#### EXERCISE REQUIREMENTS:
Leaving out every picture, output the records below exactly as they are.

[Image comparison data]
━━━━━━━━
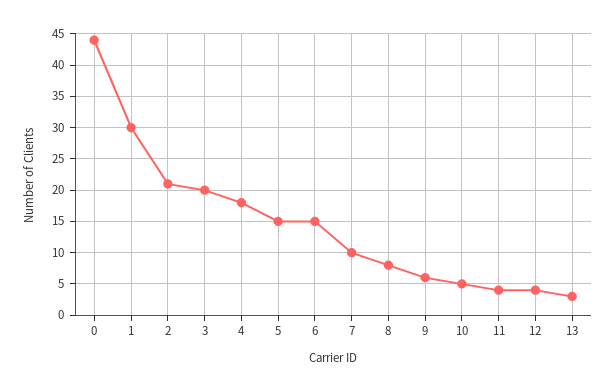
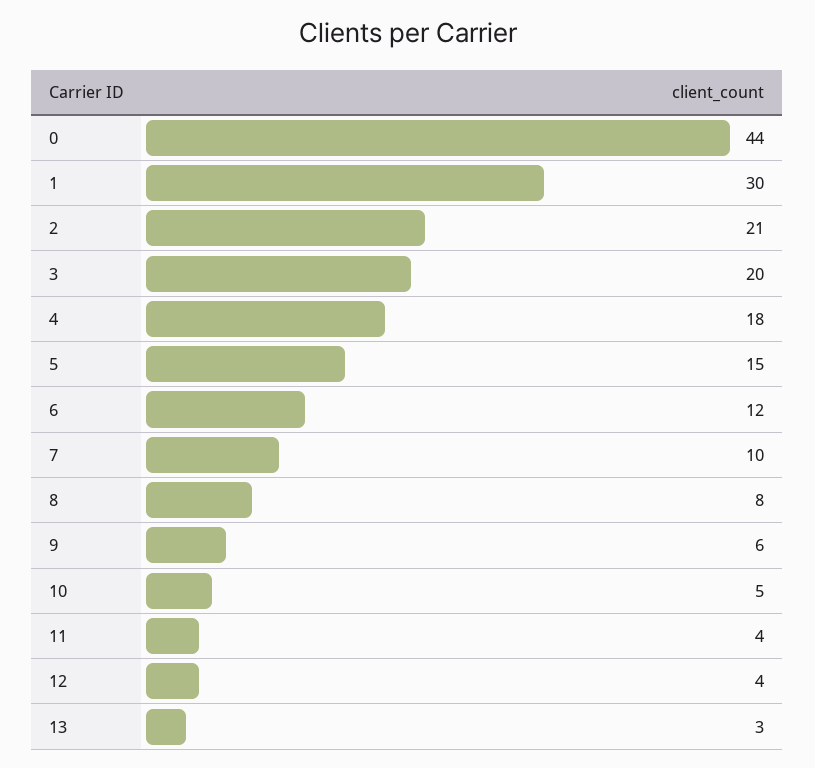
6: 15 -> 12

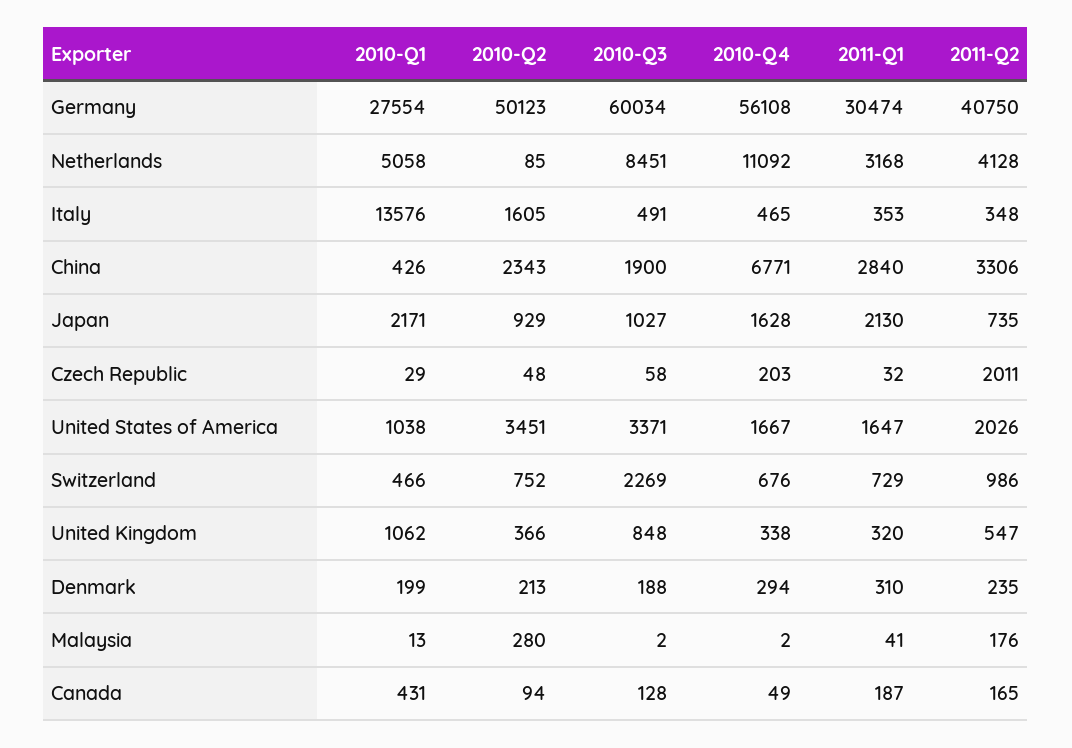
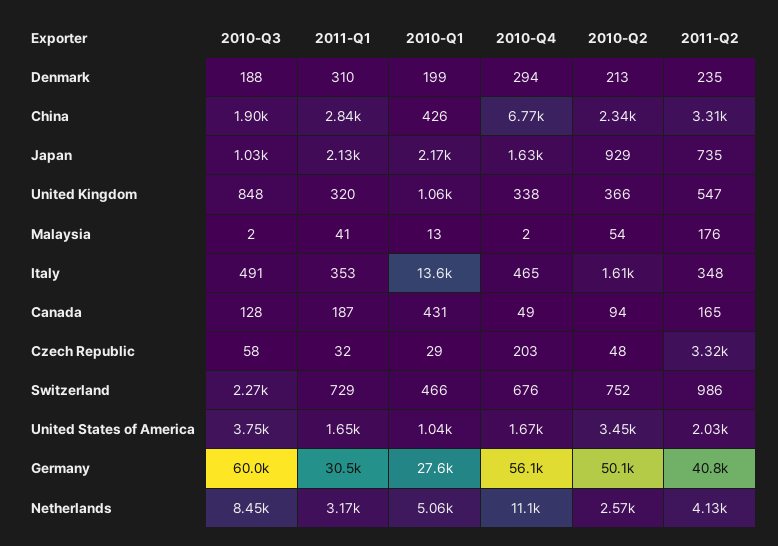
2010-Q2, Netherlands: 85 -> 2570
2011-Q2, Czech Republic: 2011 -> 3320
2010-Q3, United States of America: 3371 -> 3750
2010-Q2, Malaysia: 280 -> 54

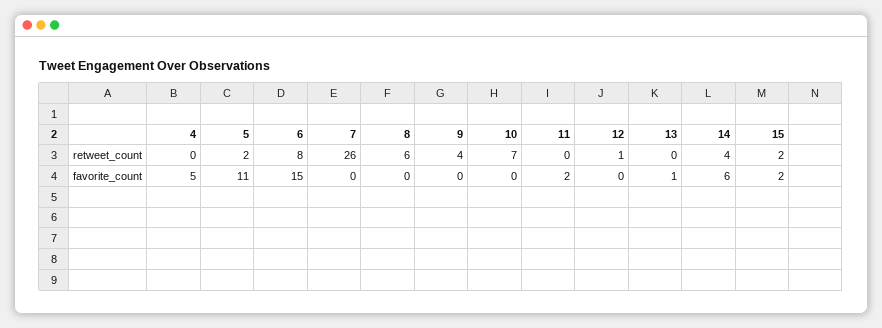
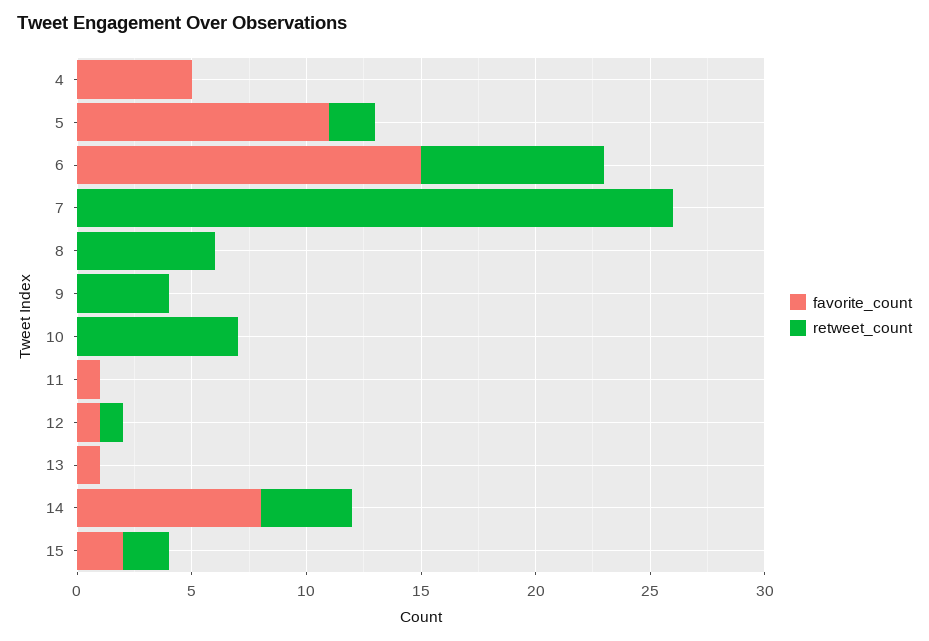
favorite_count, 11: 2 -> 1
favorite_count, 12: 0 -> 1
favorite_count, 14: 6 -> 8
━━━━━━━━
#### TASK RESPONSE:
6: 15 -> 12

2010-Q2, Netherlands: 85 -> 2570
2011-Q2, Czech Republic: 2011 -> 3320
2010-Q3, United States of America: 3371 -> 3750
2010-Q2, Malaysia: 280 -> 54

favorite_count, 11: 2 -> 1
favorite_count, 12: 0 -> 1
favorite_count, 14: 6 -> 8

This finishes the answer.